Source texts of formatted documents
___
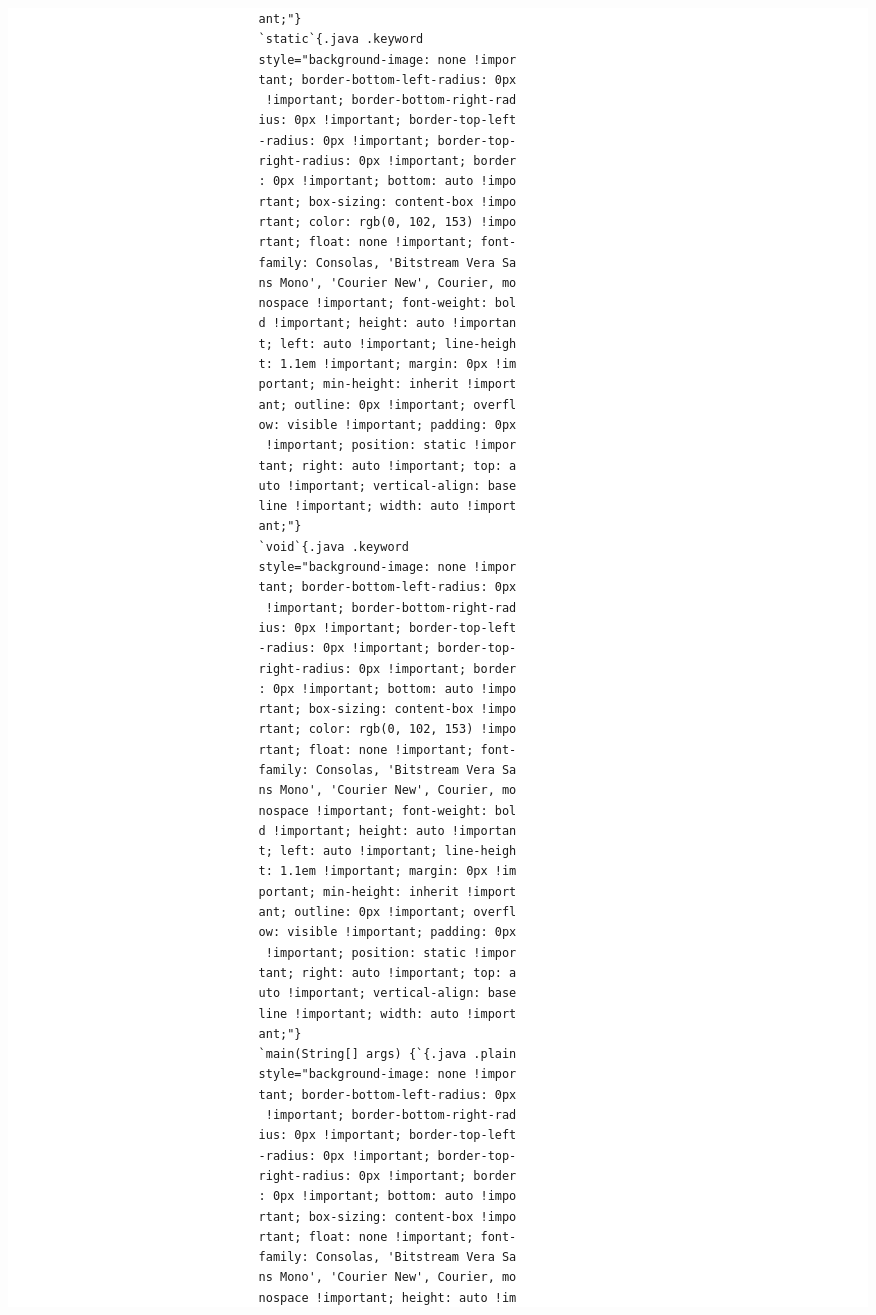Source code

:                                        ant;"}
                                       `static`{.java .keyword
                                       style="background-image: none !impor
                                       tant; border-bottom-left-radius: 0px
                                        !important; border-bottom-right-rad
                                       ius: 0px !important; border-top-left
                                       -radius: 0px !important; border-top-
                                       right-radius: 0px !important; border
                                       : 0px !important; bottom: auto !impo
                                       rtant; box-sizing: content-box !impo
                                       rtant; color: rgb(0, 102, 153) !impo
                                       rtant; float: none !important; font-
                                       family: Consolas, 'Bitstream Vera Sa
                                       ns Mono', 'Courier New', Courier, mo
                                       nospace !important; font-weight: bol
                                       d !important; height: auto !importan
                                       t; left: auto !important; line-heigh
                                       t: 1.1em !important; margin: 0px !im
                                       portant; min-height: inherit !import
                                       ant; outline: 0px !important; overfl
                                       ow: visible !important; padding: 0px
                                        !important; position: static !impor
                                       tant; right: auto !important; top: a
                                       uto !important; vertical-align: base
                                       line !important; width: auto !import
                                       ant;"}
                                       `void`{.java .keyword
                                       style="background-image: none !impor
                                       tant; border-bottom-left-radius: 0px
                                        !important; border-bottom-right-rad
                                       ius: 0px !important; border-top-left
                                       -radius: 0px !important; border-top-
                                       right-radius: 0px !important; border
                                       : 0px !important; bottom: auto !impo
                                       rtant; box-sizing: content-box !impo
                                       rtant; color: rgb(0, 102, 153) !impo
                                       rtant; float: none !important; font-
                                       family: Consolas, 'Bitstream Vera Sa
                                       ns Mono', 'Courier New', Courier, mo
                                       nospace !important; font-weight: bol
                                       d !important; height: auto !importan
                                       t; left: auto !important; line-heigh
                                       t: 1.1em !important; margin: 0px !im
                                       portant; min-height: inherit !import
                                       ant; outline: 0px !important; overfl
                                       ow: visible !important; padding: 0px
                                        !important; position: static !impor
                                       tant; right: auto !important; top: a
                                       uto !important; vertical-align: base
                                       line !important; width: auto !import
                                       ant;"}
                                       `main(String[] args) {`{.java .plain
                                       style="background-image: none !impor
                                       tant; border-bottom-left-radius: 0px
                                        !important; border-bottom-right-rad
                                       ius: 0px !important; border-top-left
                                       -radius: 0px !important; border-top-
                                       right-radius: 0px !important; border
                                       : 0px !important; bottom: auto !impo
                                       rtant; box-sizing: content-box !impo
                                       rtant; float: none !important; font-
                                       family: Consolas, 'Bitstream Vera Sa
                                       ns Mono', 'Courier New', Courier, mo
                                       nospace !important; height: auto !im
___
§ **WORK INSTRUCTIONS**:
Transcribe the records above verbatim. Do not carry over any picture.

§ **FINAL ANSWER**:
Source code

:                                        ant;"}
                                       `static`{.java .keyword
                                       style="background-image: none !impor
                                       tant; border-bottom-left-radius: 0px
                                        !important; border-bottom-right-rad
                                       ius: 0px !important; border-top-left
                                       -radius: 0px !important; border-top-
                                       right-radius: 0px !important; border
                                       : 0px !important; bottom: auto !impo
                                       rtant; box-sizing: content-box !impo
                                       rtant; color: rgb(0, 102, 153) !impo
                                       rtant; float: none !important; font-
                                       family: Consolas, 'Bitstream Vera Sa
                                       ns Mono', 'Courier New', Courier, mo
                                       nospace !important; font-weight: bol
                                       d !important; height: auto !importan
                                       t; left: auto !important; line-heigh
                                       t: 1.1em !important; margin: 0px !im
                                       portant; min-height: inherit !import
                                       ant; outline: 0px !important; overfl
                                       ow: visible !important; padding: 0px
                                        !important; position: static !impor
                                       tant; right: auto !important; top: a
                                       uto !important; vertical-align: base
                                       line !important; width: auto !import
                                       ant;"}
                                       `void`{.java .keyword
                                       style="background-image: none !impor
                                       tant; border-bottom-left-radius: 0px
                                        !important; border-bottom-right-rad
                                       ius: 0px !important; border-top-left
                                       -radius: 0px !important; border-top-
                                       right-radius: 0px !important; border
                                       : 0px !important; bottom: auto !impo
                                       rtant; box-sizing: content-box !impo
                                       rtant; color: rgb(0, 102, 153) !impo
                                       rtant; float: none !important; font-
                                       family: Consolas, 'Bitstream Vera Sa
                                       ns Mono', 'Courier New', Courier, mo
                                       nospace !important; font-weight: bol
                                       d !important; height: auto !importan
                                       t; left: auto !important; line-heigh
                                       t: 1.1em !important; margin: 0px !im
                                       portant; min-height: inherit !import
                                       ant; outline: 0px !important; overfl
                                       ow: visible !important; padding: 0px
                                        !important; position: static !impor
                                       tant; right: auto !important; top: a
                                       uto !important; vertical-align: base
                                       line !important; width: auto !import
                                       ant;"}
                                       `main(String[] args) {`{.java .plain
                                       style="background-image: none !impor
                                       tant; border-bottom-left-radius: 0px
                                        !important; border-bottom-right-rad
                                       ius: 0px !important; border-top-left
                                       -radius: 0px !important; border-top-
                                       right-radius: 0px !important; border
                                       : 0px !important; bottom: auto !impo
                                       rtant; box-sizing: content-box !impo
                                       rtant; float: none !important; font-
                                       family: Consolas, 'Bitstream Vera Sa
                                       ns Mono', 'Courier New', Courier, mo
                                       nospace !important; height: auto !im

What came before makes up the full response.